Consigne | Reproduisez à l'identique la partie de l'extrait sur la stratégie énergétique du Gabon située entre « La stratégie énergétique » et « tangible au sol. », ces deux bornes comprises.

Extrait |
###

La stratégie énergétique du Gabon repose actuellement sur un artifice coûteux : la location de puissance. Le contrat avec la société turque Karpowership, pour un montant de 1,8 milliard de fcfa par mois, en est l’illustration parfaite. Sur cinq ans, ce sont 110 milliards de fcfa qui seront versés pour louer 70 MW via des centrales flottantes. À la fin du bail, le Gabon n’aura rien d’autre que des factures acquittées et aucun actif tangible au sol.
Cette approche révèle une préférence pour les solutions d’urgence au détriment de la souveraineté à long terme. Alors que le pays dispose d’un potentiel hydroélectrique immense, l’injection de milliards dans la location de groupes thermiques est un aveu de faiblesse. On soigne les symptômes notamment le manque de mégawatts immédiat, sans traiter la pathologie de fond : l’obsolescence et l’insuffisance de la capacité de production propre.

###

Matériel d'étude |
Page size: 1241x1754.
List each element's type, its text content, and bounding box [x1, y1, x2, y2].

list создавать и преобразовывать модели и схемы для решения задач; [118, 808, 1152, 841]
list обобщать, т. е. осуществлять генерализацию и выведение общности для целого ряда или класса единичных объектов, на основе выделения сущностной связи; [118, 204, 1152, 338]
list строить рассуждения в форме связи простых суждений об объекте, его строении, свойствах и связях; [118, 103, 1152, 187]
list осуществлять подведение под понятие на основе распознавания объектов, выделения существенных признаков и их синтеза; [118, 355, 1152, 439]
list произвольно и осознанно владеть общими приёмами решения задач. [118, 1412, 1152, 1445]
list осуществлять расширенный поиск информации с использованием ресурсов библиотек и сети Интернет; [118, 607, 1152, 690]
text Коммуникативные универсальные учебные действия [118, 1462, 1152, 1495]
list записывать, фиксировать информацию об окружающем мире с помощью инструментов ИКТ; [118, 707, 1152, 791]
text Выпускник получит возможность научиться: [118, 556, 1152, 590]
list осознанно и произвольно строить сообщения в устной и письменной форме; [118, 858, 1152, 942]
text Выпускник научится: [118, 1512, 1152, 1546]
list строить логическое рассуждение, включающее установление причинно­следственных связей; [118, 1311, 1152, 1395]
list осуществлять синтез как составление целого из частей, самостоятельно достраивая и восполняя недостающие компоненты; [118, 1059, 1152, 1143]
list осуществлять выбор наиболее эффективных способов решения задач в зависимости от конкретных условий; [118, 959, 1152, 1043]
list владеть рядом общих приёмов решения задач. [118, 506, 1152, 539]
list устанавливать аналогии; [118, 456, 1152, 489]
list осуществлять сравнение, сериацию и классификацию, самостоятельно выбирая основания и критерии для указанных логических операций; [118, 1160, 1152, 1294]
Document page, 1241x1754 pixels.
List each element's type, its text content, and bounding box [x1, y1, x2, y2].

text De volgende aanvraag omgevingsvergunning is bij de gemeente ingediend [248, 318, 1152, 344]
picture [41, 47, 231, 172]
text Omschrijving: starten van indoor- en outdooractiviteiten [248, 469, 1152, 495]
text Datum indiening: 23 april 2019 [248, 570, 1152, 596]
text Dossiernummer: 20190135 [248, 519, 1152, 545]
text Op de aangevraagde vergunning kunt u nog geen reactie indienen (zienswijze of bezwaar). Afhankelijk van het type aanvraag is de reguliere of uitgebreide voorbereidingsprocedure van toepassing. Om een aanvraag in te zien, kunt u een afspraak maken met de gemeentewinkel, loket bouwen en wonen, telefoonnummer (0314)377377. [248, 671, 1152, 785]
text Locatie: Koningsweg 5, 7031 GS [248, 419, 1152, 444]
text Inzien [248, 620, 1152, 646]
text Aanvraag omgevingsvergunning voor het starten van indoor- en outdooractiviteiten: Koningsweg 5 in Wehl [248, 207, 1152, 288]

###

Zone de réponse |
La stratégie énergétique du Gabon repose actuellement sur un artifice coûteux : la location de puissance. Le contrat avec la société turque Karpowership, pour un montant de 1,8 milliard de fcfa par mois, en est l’illustration parfaite. Sur cinq ans, ce sont 110 milliards de fcfa qui seront versés pour louer 70 MW via des centrales flottantes. À la fin du bail, le Gabon n’aura rien d’autre que des factures acquittées et aucun actif tangible au sol.